I do agree, the experts could do a better job of communicating to the parts of the public who may not understand the scientific consensus. But there is a broad swath of people who will reject any information, because it’s already been politicized to death. (Why this is political I can’t tell you)

But the public reception doesn’t really tell us much about the strength of the conclusions. For which there is overwhelming consensus, very clear mechanisms of action, and pretty straightforward directional signal.

Are you questioning the comms or the consensus? I’m not clear from your response.

https://agupubs.onlinelibrary.wiley.com/doi/full/10.1029/202...

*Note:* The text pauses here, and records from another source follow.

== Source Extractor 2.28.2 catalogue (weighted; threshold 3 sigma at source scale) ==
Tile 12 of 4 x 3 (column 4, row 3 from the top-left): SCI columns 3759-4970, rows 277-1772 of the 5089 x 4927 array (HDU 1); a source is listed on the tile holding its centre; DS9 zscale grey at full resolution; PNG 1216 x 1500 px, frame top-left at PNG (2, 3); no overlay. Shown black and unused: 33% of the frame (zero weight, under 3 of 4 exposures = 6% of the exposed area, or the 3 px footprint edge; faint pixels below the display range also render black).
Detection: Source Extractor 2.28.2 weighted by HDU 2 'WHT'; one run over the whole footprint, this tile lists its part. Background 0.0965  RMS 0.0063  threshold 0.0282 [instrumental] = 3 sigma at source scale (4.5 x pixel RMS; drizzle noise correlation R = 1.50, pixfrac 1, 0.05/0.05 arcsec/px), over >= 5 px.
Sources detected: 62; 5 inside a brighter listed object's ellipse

'California has experienced increasingly severe autumn wildfires over the past several decades, which have exacted a rising human and environmental toll. Recent fire and climate science research has demonstrated a clear link between worsening California wildfires and climate change, mainly though the vegetation-drying effect of rising temperatures and shifting precipitation seasonality.'

https://weatherwest.com/

'Thus, the wildfire risk across much of SoCal will be even greater than the sum of its parts (i.e., the strong winds or dry fuels individually). This is an increasingly prominent concern, as has been previously discussed, with increasing overlap between “offshore wind season” and “critically dry vegetation season” in California---and is something that is expected to happen more often with climate change (especially in Southern California).'

You win worst comment on HN for the day. https://www.drought.gov/news/study-finds-climate-change-blam...

"It was found that nearly all the observed increase in burned areas over the past half-century is due to human-caused climate change."

The climate has been changing a long time. I’m a big fan of the XKCD about it.